What to work on — Once you have read the entries below, repeat all of them exactly.

=== Section Start ===

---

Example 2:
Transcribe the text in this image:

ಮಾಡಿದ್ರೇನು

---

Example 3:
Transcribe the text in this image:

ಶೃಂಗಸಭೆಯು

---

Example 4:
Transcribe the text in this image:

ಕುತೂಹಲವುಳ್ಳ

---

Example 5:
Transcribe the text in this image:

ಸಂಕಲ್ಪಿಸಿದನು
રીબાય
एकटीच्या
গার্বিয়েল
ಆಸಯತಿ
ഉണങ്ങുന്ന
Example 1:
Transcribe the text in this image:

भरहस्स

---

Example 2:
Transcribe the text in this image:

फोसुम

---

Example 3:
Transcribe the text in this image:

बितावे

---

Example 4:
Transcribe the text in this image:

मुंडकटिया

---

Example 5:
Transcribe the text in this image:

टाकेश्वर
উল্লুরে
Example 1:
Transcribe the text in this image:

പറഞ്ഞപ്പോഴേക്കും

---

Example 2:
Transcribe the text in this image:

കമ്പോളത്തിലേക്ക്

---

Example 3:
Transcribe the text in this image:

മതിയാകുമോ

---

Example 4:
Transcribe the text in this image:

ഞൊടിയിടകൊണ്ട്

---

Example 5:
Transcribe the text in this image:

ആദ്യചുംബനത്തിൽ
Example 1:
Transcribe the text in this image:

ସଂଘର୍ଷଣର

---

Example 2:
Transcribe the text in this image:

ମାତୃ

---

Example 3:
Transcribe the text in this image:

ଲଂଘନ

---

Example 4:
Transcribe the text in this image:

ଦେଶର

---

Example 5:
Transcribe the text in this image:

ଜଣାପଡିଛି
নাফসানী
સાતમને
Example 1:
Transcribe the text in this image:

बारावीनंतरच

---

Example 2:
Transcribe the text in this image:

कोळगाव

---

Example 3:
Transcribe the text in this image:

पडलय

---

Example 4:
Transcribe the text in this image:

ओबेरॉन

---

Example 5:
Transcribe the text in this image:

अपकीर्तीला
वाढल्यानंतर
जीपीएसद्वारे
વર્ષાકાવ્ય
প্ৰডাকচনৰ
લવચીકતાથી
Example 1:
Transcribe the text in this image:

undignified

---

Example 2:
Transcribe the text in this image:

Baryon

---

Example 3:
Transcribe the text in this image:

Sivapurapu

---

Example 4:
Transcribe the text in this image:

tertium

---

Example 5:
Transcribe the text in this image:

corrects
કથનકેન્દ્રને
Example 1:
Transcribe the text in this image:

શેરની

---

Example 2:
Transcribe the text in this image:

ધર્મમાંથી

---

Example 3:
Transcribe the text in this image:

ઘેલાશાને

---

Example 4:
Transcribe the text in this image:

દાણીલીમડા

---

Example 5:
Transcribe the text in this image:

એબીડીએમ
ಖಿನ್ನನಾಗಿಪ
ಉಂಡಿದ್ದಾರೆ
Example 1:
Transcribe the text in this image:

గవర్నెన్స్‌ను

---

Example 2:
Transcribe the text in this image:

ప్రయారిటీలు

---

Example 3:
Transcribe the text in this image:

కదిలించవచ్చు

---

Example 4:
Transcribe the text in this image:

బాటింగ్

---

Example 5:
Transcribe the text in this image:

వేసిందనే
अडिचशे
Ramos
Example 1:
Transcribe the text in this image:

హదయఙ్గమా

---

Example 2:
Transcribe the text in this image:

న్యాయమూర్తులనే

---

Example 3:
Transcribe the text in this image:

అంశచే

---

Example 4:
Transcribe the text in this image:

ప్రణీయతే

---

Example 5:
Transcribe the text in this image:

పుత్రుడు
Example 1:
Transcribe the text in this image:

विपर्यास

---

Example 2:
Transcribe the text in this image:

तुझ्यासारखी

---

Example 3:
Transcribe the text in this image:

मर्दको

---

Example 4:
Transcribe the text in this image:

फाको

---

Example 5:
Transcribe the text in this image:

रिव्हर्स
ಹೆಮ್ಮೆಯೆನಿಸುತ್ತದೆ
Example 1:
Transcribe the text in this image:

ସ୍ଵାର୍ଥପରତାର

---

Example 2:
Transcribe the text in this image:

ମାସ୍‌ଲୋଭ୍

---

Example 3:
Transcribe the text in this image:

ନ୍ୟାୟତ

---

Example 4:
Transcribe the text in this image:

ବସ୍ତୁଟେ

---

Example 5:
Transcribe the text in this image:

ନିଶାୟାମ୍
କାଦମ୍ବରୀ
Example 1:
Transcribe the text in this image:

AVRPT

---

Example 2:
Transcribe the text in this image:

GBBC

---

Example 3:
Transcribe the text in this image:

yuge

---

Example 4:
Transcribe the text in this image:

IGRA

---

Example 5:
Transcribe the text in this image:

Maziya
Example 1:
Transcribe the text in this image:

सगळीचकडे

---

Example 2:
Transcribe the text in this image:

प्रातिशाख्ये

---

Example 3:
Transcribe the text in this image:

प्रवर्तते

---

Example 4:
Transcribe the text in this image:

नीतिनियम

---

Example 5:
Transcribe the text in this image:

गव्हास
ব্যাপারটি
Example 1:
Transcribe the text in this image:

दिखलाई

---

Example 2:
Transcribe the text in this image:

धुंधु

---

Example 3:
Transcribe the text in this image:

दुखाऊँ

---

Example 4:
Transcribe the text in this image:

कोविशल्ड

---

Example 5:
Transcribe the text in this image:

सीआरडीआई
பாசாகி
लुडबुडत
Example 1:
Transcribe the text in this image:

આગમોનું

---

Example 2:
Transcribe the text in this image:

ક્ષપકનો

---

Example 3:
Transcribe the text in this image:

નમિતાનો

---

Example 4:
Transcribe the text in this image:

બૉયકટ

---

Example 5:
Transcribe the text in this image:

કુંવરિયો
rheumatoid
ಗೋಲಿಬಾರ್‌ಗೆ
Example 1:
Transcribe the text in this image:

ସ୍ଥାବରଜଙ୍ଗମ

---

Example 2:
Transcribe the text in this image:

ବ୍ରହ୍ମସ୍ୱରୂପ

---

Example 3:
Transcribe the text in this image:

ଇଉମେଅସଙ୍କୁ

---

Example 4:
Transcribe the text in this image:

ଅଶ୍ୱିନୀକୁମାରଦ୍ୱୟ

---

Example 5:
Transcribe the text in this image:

=== Section End ===

Task answer —
---

Example 2:
Transcribe the text in this image:

ಮಾಡಿದ್ರೇನು

---

Example 3:
Transcribe the text in this image:

ಶೃಂಗಸಭೆಯು

---

Example 4:
Transcribe the text in this image:

ಕುತೂಹಲವುಳ್ಳ

---

Example 5:
Transcribe the text in this image:

ಸಂಕಲ್ಪಿಸಿದನು
રીબાય
एकटीच्या
গার্বিয়েল
ಆಸಯತಿ
ഉണങ്ങുന്ന
Example 1:
Transcribe the text in this image:

भरहस्स

---

Example 2:
Transcribe the text in this image:

फोसुम

---

Example 3:
Transcribe the text in this image:

बितावे

---

Example 4:
Transcribe the text in this image:

मुंडकटिया

---

Example 5:
Transcribe the text in this image:

टाकेश्वर
উল্লুরে
Example 1:
Transcribe the text in this image:

പറഞ്ഞപ്പോഴേക്കും

---

Example 2:
Transcribe the text in this image:

കമ്പോളത്തിലേക്ക്

---

Example 3:
Transcribe the text in this image:

മതിയാകുമോ

---

Example 4:
Transcribe the text in this image:

ഞൊടിയിടകൊണ്ട്

---

Example 5:
Transcribe the text in this image:

ആദ്യചുംബനത്തിൽ
Example 1:
Transcribe the text in this image:

ସଂଘର୍ଷଣର

---

Example 2:
Transcribe the text in this image:

ମାତୃ

---

Example 3:
Transcribe the text in this image:

ଲଂଘନ

---

Example 4:
Transcribe the text in this image:

ଦେଶର

---

Example 5:
Transcribe the text in this image:

ଜଣାପଡିଛି
নাফসানী
સાતમને
Example 1:
Transcribe the text in this image:

बारावीनंतरच

---

Example 2:
Transcribe the text in this image:

कोळगाव

---

Example 3:
Transcribe the text in this image:

पडलय

---

Example 4:
Transcribe the text in this image:

ओबेरॉन

---

Example 5:
Transcribe the text in this image:

अपकीर्तीला
वाढल्यानंतर
जीपीएसद्वारे
વર્ષાકાવ્ય
প্ৰডাকচনৰ
લવચીકતાથી
Example 1:
Transcribe the text in this image:

undignified

---

Example 2:
Transcribe the text in this image:

Baryon

---

Example 3:
Transcribe the text in this image:

Sivapurapu

---

Example 4:
Transcribe the text in this image:

tertium

---

Example 5:
Transcribe the text in this image:

corrects
કથનકેન્દ્રને
Example 1:
Transcribe the text in this image:

શેરની

---

Example 2:
Transcribe the text in this image:

ધર્મમાંથી

---

Example 3:
Transcribe the text in this image:

ઘેલાશાને

---

Example 4:
Transcribe the text in this image:

દાણીલીમડા

---

Example 5:
Transcribe the text in this image:

એબીડીએમ
ಖಿನ್ನನಾಗಿಪ
ಉಂಡಿದ್ದಾರೆ
Example 1:
Transcribe the text in this image:

గవర్నెన్స్‌ను

---

Example 2:
Transcribe the text in this image:

ప్రయారిటీలు

---

Example 3:
Transcribe the text in this image:

కదిలించవచ్చు

---

Example 4:
Transcribe the text in this image:

బాటింగ్

---

Example 5:
Transcribe the text in this image:

వేసిందనే
अडिचशे
Ramos
Example 1:
Transcribe the text in this image:

హదయఙ్గమా

---

Example 2:
Transcribe the text in this image:

న్యాయమూర్తులనే

---

Example 3:
Transcribe the text in this image:

అంశచే

---

Example 4:
Transcribe the text in this image:

ప్రణీయతే

---

Example 5:
Transcribe the text in this image:

పుత్రుడు
Example 1:
Transcribe the text in this image:

विपर्यास

---

Example 2:
Transcribe the text in this image:

तुझ्यासारखी

---

Example 3:
Transcribe the text in this image:

मर्दको

---

Example 4:
Transcribe the text in this image:

फाको

---

Example 5:
Transcribe the text in this image:

रिव्हर्स
ಹೆಮ್ಮೆಯೆನಿಸುತ್ತದೆ
Example 1:
Transcribe the text in this image:

ସ୍ଵାର୍ଥପରତାର

---

Example 2:
Transcribe the text in this image:

ମାସ୍‌ଲୋଭ୍

---

Example 3:
Transcribe the text in this image:

ନ୍ୟାୟତ

---

Example 4:
Transcribe the text in this image:

ବସ୍ତୁଟେ

---

Example 5:
Transcribe the text in this image:

ନିଶାୟାମ୍
କାଦମ୍ବରୀ
Example 1:
Transcribe the text in this image:

AVRPT

---

Example 2:
Transcribe the text in this image:

GBBC

---

Example 3:
Transcribe the text in this image:

yuge

---

Example 4:
Transcribe the text in this image:

IGRA

---

Example 5:
Transcribe the text in this image:

Maziya
Example 1:
Transcribe the text in this image:

सगळीचकडे

---

Example 2:
Transcribe the text in this image:

प्रातिशाख्ये

---

Example 3:
Transcribe the text in this image:

प्रवर्तते

---

Example 4:
Transcribe the text in this image:

नीतिनियम

---

Example 5:
Transcribe the text in this image:

गव्हास
ব্যাপারটি
Example 1:
Transcribe the text in this image:

दिखलाई

---

Example 2:
Transcribe the text in this image:

धुंधु

---

Example 3:
Transcribe the text in this image:

दुखाऊँ

---

Example 4:
Transcribe the text in this image:

कोविशल्ड

---

Example 5:
Transcribe the text in this image:

सीआरडीआई
பாசாகி
लुडबुडत
Example 1:
Transcribe the text in this image:

આગમોનું

---

Example 2:
Transcribe the text in this image:

ક્ષપકનો

---

Example 3:
Transcribe the text in this image:

નમિતાનો

---

Example 4:
Transcribe the text in this image:

બૉયકટ

---

Example 5:
Transcribe the text in this image:

કુંવરિયો
rheumatoid
ಗೋಲಿಬಾರ್‌ಗೆ
Example 1:
Transcribe the text in this image:

ସ୍ଥାବରଜଙ୍ଗମ

---

Example 2:
Transcribe the text in this image:

ବ୍ରହ୍ମସ୍ୱରୂପ

---

Example 3:
Transcribe the text in this image:

ଇଉମେଅସଙ୍କୁ

---

Example 4:
Transcribe the text in this image:

ଅଶ୍ୱିନୀକୁମାରଦ୍ୱୟ

---

Example 5:
Transcribe the text in this image:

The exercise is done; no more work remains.